Gu Wei’s entrepreneurial journey began in the 1990s, during the DVD industry’s boom. With deep understanding of supply chain, manufacturing, and channels, he founded Kaixin Da Multimedia in 1997. He quickly captured market share through cost control and quality, leading the company to list on the Singapore Exchange within six years, becoming China’s first overseas-listed DVD company. However, as price wars and profit erosion intensified, Gu Wei chose to retreat in 2004, selling assets to prepare for a second venture.

In 2005, at age 40, Gu Wei founded Zhaochi Multimedia (the predecessor of Zhaochi Co., Ltd.) in Shenzhen, starting his second entrepreneurial phase. Amid industry reshuffling, he shifted from following trends to focusing on digital set-top boxes and TV ODM.

In early days, Gu Wei led the team in pioneering a standardized component approach for TV manufacturing, greatly improving efficiency and reducing costs. Within two months, products achieved mass production and quickly gained European market share.
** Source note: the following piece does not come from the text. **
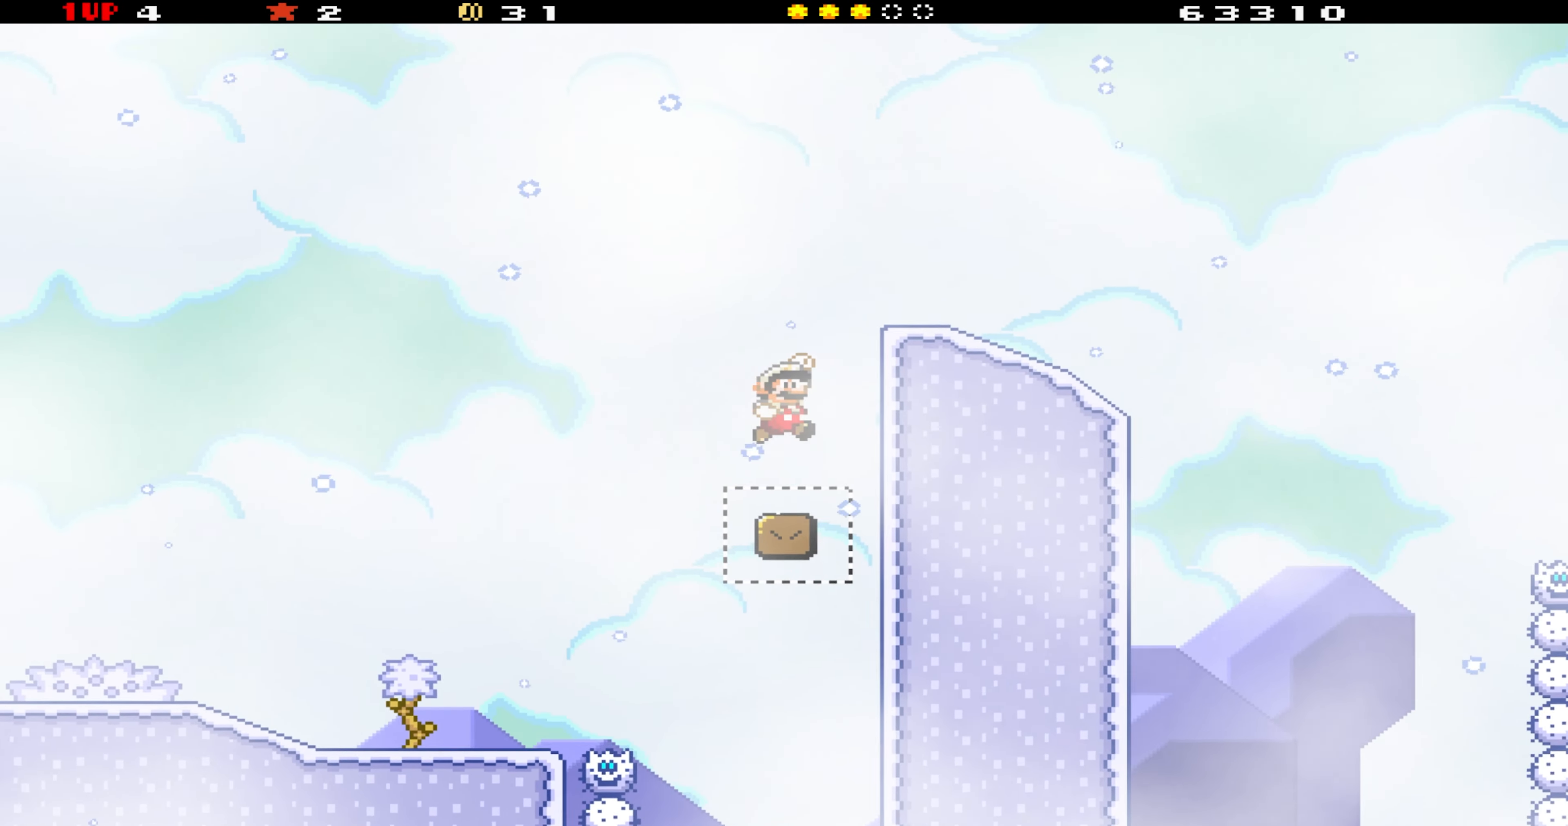
{"buttons": ["Y", "DPAD_RIGHT"], "events": [[417, "B", "up"]]}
The company became a hidden champion of global set-top boxes.

Five years after founding, Zhaochi listed on the Shenzhen SME Board, achieving a rare fast-track from small workshop to industry leader. A year later, Gu Wei launched the first major strategic transformation, entering the LED field, and sought to shift from traditional manufacturer to content operator through cooperation with companies like Dongfang Mingzhu.

In 2018, Gu Wei attempted a partnership with Evergrande, aiming to enter the smart home market with LED, but the debt crisis forced the company to recognize large bad debts. To mitigate risks, Gu Wei transferred nearly 85.22% of Zhaochi Supply Chain to Huizhou Maiwei New Power Technology Co., Ltd. and Huizhou Yiwei Technology, affiliated with former director姚向荣. Subsequently, Gu Wei’s controlled Nanchang Zhaotou bought out the stakes of two strategic investors for 3 billion yuan, completing risk clearance.

After years of strategic layout, Gu Wei’s LED business has now borne fruit. The company leads in Mini RGB chips, COB display modules, and has entered high-end supply chains like Samsung and Sony. LED has become the core profit driver, contributing over 30% of profits in the first half of 2025.

In 2023, to keep pace with the computing power era, Gu Wei led the company’s third transformation, acquiring Ruiguang Optical Network and entering the optical communication field. The optical chip and module production lines launched in December 2024 are nearing completion, with years of groundwork beginning to pay off.